*** Information given ***
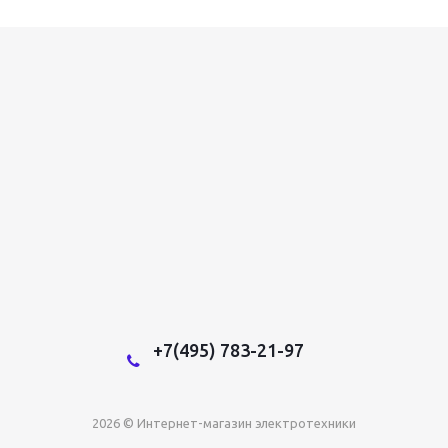
+7(495) 783-21-97
2026 © Интернет-магазин электротехники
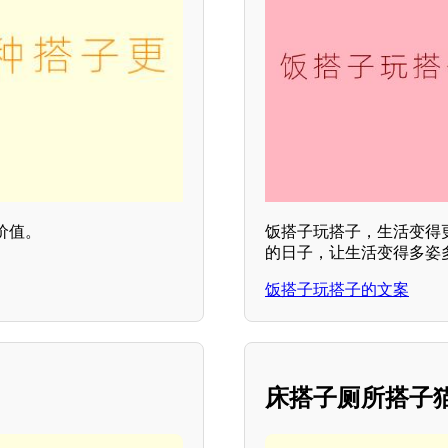
价值。
饭搭子玩搭子，生活变得
的日子，让生活变得多姿
饭搭子玩搭子的文案
床搭子厕所搭子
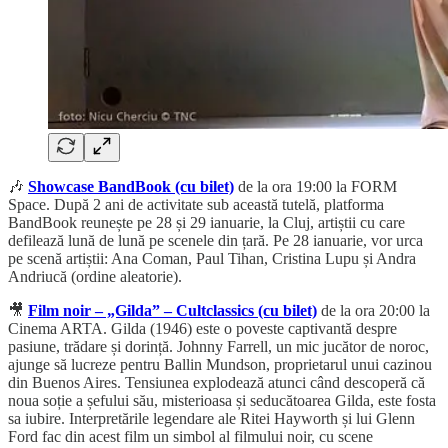
🎶
Showcase BandBook (cu bilet)
de la ora 19:00 la FORM
Space. După 2 ani de activitate sub această tutelă, platforma
BandBook reunește pe 28 și 29 ianuarie, la Cluj, artiștii cu care
defilează lună de lună pe scenele din țară. Pe 28 ianuarie, vor urca
pe scenă artiștii: Ana Coman, Paul Tihan, Cristina Lupu și Andra
Andriucă (ordine aleatorie).
🎥
Film noir – „Gilda” – Cultclassics (cu bilet)
de la ora 20:00 la
Cinema ARTA. Gilda (1946) este o poveste captivantă despre
pasiune, trădare și dorință. Johnny Farrell, un mic jucător de noroc,
ajunge să lucreze pentru Ballin Mundson, proprietarul unui cazinou
din Buenos Aires. Tensiunea explodează atunci când descoperă că
noua soție a șefului său, misterioasa și seducătoarea Gilda, este fosta
sa iubire. Interpretările legendare ale Ritei Hayworth și lui Glenn
Ford fac din acest film un simbol al filmului noir, cu scene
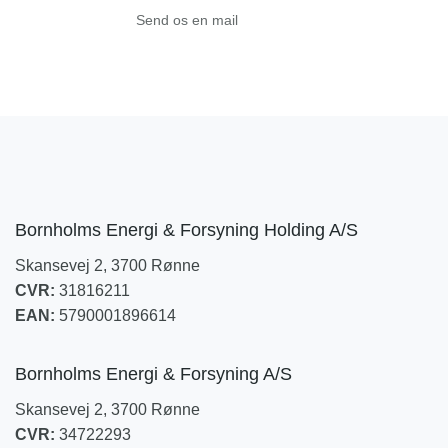
Send os en mail
Bornholms Energi & Forsyning Holding A/S
Skansevej 2, 3700 Rønne
CVR:
31816211
EAN:
5790001896614
Bornholms Energi & Forsyning A/S
Skansevej 2, 3700 Rønne
CVR:
34722293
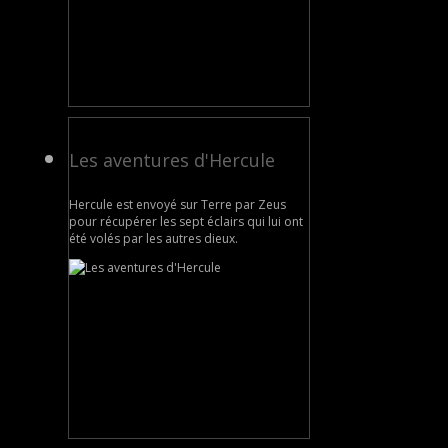
Les aventures d'Hercule
Hercule est envoyé sur Terre par Zeus
pour récupérer les sept éclairs qui lui ont
été volés par les autres dieux.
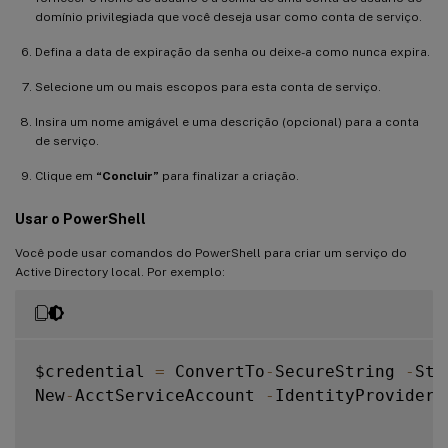
domínio privilegiada que você deseja usar como conta de serviço.
Defina a data de expiração da senha ou deixe-a como nunca expira.
Selecione um ou mais escopos para esta conta de serviço.
Insira um nome amigável e uma descrição (opcional) para a conta
de serviço.
Clique em
“Concluir”
para finalizar a criação.
Usar o PowerShell
Você pode usar comandos do PowerShell para criar um serviço do
Active Directory local. Por exemplo:
$credential 
=
 ConvertTo
-
SecureString 
-
Str
New
-
AcctServiceAccount 
-
IdentityProviderT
*** End of Information given ***
_Work item_. With the pictures excluded, restate word for word each line from the one that contains "noua soție a" through the last line of the listing above.

_Written response_.
noua soție a șefului său, misterioasa și seducătoarea Gilda, este fosta
sa iubire. Interpretările legendare ale Ritei Hayworth și lui Glenn
Ford fac din acest film un simbol al filmului noir, cu scene
Send os en mail
Bornholms Energi & Forsyning Holding A/S
Skansevej 2, 3700 Rønne
CVR:
31816211
EAN:
5790001896614
Bornholms Energi & Forsyning A/S
Skansevej 2, 3700 Rønne
CVR:
34722293
Les aventures d'Hercule
Hercule est envoyé sur Terre par Zeus
pour récupérer les sept éclairs qui lui ont
été volés par les autres dieux.
domínio privilegiada que você deseja usar como conta de serviço.
Defina a data de expiração da senha ou deixe-a como nunca expira.
Selecione um ou mais escopos para esta conta de serviço.
Insira um nome amigável e uma descrição (opcional) para a conta
de serviço.
Clique em
“Concluir”
para finalizar a criação.
Usar o PowerShell
Você pode usar comandos do PowerShell para criar um serviço do
Active Directory local. Por exemplo:
$credential 
=
 ConvertTo
-
SecureString 
-
Str
New
-
AcctServiceAccount 
-
IdentityProviderT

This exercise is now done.